Par jugement du 8 mars 2021, le conseil de prud'hommes de Bobigny a:
- dit que le licenciement de Mme [F] [H] ne repose pas sur une cause réelle et sérieuse ;
- condamné le Groupement d'employeurs France Active à payer à Mme [F] [H] les sommes suivantes :
* 10 800,00 € (dix mille huit cents euros) à titre de dommages et intérêts pour licenciement sans cause réelle et sérieuse ;
* 1 000,00 € (mille euros) au titre de l'article 700 du Code de Procédure Civile ;
- rappelé que les créances salariales porteront intérêt de droit à compter de la date de réception par la partie défenderesse de la convocation devant le bureau de conciliation et d'orientation, soit le 15 juillet 2019, et les créances à caractère indemnitaire porteront intérêts au taux légal à compter du jour du prononcé du présent jugement ;
- débouté Mme [F] [H] du surplus de ses demandes ;
- condamne le Groupement d'employeurs France Active aux entiers dépens.
Par déclaration du 8 avril 2021, l'association Groupement d'employeurs France active a interjeté appel de cette décision.

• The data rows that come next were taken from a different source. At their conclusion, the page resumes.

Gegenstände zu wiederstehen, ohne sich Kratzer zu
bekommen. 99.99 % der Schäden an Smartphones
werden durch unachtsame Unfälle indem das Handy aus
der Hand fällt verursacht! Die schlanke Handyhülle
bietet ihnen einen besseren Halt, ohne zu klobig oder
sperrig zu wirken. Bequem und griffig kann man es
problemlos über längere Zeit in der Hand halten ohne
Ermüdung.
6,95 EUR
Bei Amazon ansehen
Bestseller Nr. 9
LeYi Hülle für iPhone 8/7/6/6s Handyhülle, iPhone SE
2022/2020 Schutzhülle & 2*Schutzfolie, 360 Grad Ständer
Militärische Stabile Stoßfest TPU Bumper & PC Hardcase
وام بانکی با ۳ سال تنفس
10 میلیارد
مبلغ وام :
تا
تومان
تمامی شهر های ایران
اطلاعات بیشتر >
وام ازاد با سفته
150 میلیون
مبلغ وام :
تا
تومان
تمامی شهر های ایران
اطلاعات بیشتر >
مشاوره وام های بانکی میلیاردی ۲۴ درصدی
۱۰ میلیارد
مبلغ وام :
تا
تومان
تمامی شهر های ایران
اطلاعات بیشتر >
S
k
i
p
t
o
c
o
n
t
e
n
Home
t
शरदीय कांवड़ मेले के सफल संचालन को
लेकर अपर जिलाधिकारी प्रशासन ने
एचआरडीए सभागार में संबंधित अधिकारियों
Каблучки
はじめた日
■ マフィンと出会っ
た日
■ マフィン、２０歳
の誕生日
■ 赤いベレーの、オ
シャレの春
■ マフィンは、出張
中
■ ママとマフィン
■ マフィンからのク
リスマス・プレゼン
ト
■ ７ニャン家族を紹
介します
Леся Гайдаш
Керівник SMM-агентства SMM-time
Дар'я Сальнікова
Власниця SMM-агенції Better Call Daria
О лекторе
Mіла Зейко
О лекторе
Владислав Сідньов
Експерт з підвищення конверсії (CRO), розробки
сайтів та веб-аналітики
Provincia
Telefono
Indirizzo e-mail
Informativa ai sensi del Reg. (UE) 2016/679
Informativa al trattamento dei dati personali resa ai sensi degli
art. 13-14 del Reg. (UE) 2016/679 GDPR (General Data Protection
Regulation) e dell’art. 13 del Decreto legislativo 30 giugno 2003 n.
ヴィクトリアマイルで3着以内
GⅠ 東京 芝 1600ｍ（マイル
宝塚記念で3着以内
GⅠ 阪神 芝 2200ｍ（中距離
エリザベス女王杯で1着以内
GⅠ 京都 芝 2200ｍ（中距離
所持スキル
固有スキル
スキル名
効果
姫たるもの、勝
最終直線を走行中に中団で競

Par conclusions au fond notifiées par voie électronique le 17 mai 2021, l'association Groupement d'employeurs France Active demande à la cour de :
- infirmer le jugement entrepris en ce qu'il a jugé que le licenciement de Mme [H] était sans cause réelle et sérieuse et lui a alloué 10 800 euros à titre de dommages et intérêts à ce titre et 1 000 euros sur le fondement de l'article 700 du code de procédure civile ;
- confirmer le jugement entrepris en ce qu'il a débouté Mme [H] de sa demande de dommages et intérêts pour licenciement vexatoire ;
- débouter Mme [H] de l'intégralité de ses demandes ;
- condamner Mme [H] aux entiers dépens.
Par ordonnance sur incident en date du 14 septembre 2023, le conseiller de la mise en état a déclaré les conclusions signifiées par Mme [H] le 20 décembre 2021 irrecevables car hors délai.